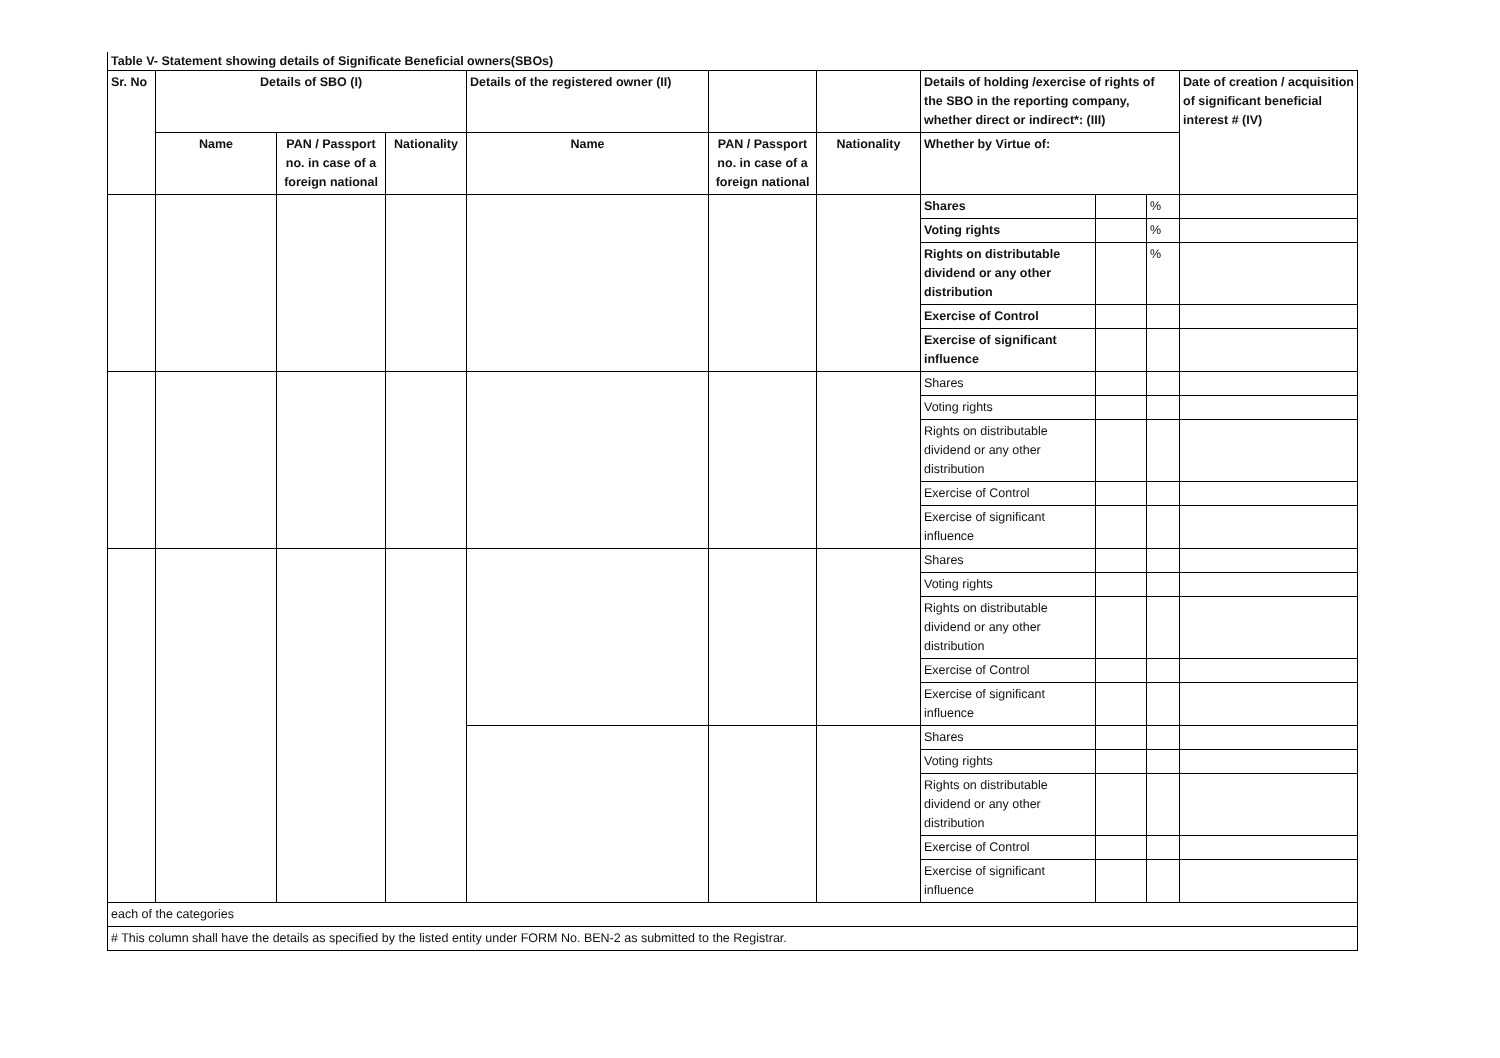Table V- Statement showing details of Significate Beneficial owners(SBOs)
| Sr. No | Details of SBO (I) | | | Details of the registered owner (II) | | | Details of holding /exercise of rights of the SBO in the reporting company, whether direct or indirect*: (III) | | | Date of creation / acquisition of significant beneficial interest # (IV) |
| --- | --- | --- | --- | --- | --- | --- | --- | --- | --- | --- |
| | Name | PAN / Passport no. in case of a foreign national | Nationality | Name | PAN / Passport no. in case of a foreign national | Nationality | Whether by Virtue of: | | | |
| | | | | | | | Shares | | % | |
| | | | | | | | Voting rights | | % | |
| | | | | | | | Rights on distributable dividend or any other distribution | | % | |
| | | | | | | | Exercise of Control | | | |
| | | | | | | | Exercise of significant influence | | | |
| | | | | | | | Shares | | | |
| | | | | | | | Voting rights | | | |
| | | | | | | | Rights on distributable dividend or any other distribution | | | |
| | | | | | | | Exercise of Control | | | |
| | | | | | | | Exercise of significant influence | | | |
| | | | | | | | Shares | | | |
| | | | | | | | Voting rights | | | |
| | | | | | | | Rights on distributable dividend or any other distribution | | | |
| | | | | | | | Exercise of Control | | | |
| | | | | | | | Exercise of significant influence | | | |
| | | | | | | | Shares | | | |
| | | | | | | | Voting rights | | | |
| | | | | | | | Rights on distributable dividend or any other distribution | | | |
| | | | | | | | Exercise of Control | | | |
| | | | | | | | Exercise of significant influence | | | |
| each of the categories | | | | | | | | | | |
| # This column shall have the details as specified by the listed entity under FORM No. BEN-2 as submitted to the Registrar. | | | | | | | | | | |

━━━━━━━━━━

*The task:* Write the data above out exactly. Leave out any pictures.

*Output for this exercise:*
Table V- Statement showing details of Significate Beneficial owners(SBOs)
| Sr. No | Details of SBO (I) | | | Details of the registered owner (II) | | | Details of holding /exercise of rights of the SBO in the reporting company, whether direct or indirect*: (III) | | | Date of creation / acquisition of significant beneficial interest # (IV) |
| --- | --- | --- | --- | --- | --- | --- | --- | --- | --- | --- |
| | Name | PAN / Passport no. in case of a foreign national | Nationality | Name | PAN / Passport no. in case of a foreign national | Nationality | Whether by Virtue of: | | | |
| | | | | | | | Shares | | % | |
| | | | | | | | Voting rights | | % | |
| | | | | | | | Rights on distributable dividend or any other distribution | | % | |
| | | | | | | | Exercise of Control | | | |
| | | | | | | | Exercise of significant influence | | | |
| | | | | | | | Shares | | | |
| | | | | | | | Voting rights | | | |
| | | | | | | | Rights on distributable dividend or any other distribution | | | |
| | | | | | | | Exercise of Control | | | |
| | | | | | | | Exercise of significant influence | | | |
| | | | | | | | Shares | | | |
| | | | | | | | Voting rights | | | |
| | | | | | | | Rights on distributable dividend or any other distribution | | | |
| | | | | | | | Exercise of Control | | | |
| | | | | | | | Exercise of significant influence | | | |
| | | | | | | | Shares | | | |
| | | | | | | | Voting rights | | | |
| | | | | | | | Rights on distributable dividend or any other distribution | | | |
| | | | | | | | Exercise of Control | | | |
| | | | | | | | Exercise of significant influence | | | |
| each of the categories | | | | | | | | | | |
| # This column shall have the details as specified by the listed entity under FORM No. BEN-2 as submitted to the Registrar. | | | | | | | | | | |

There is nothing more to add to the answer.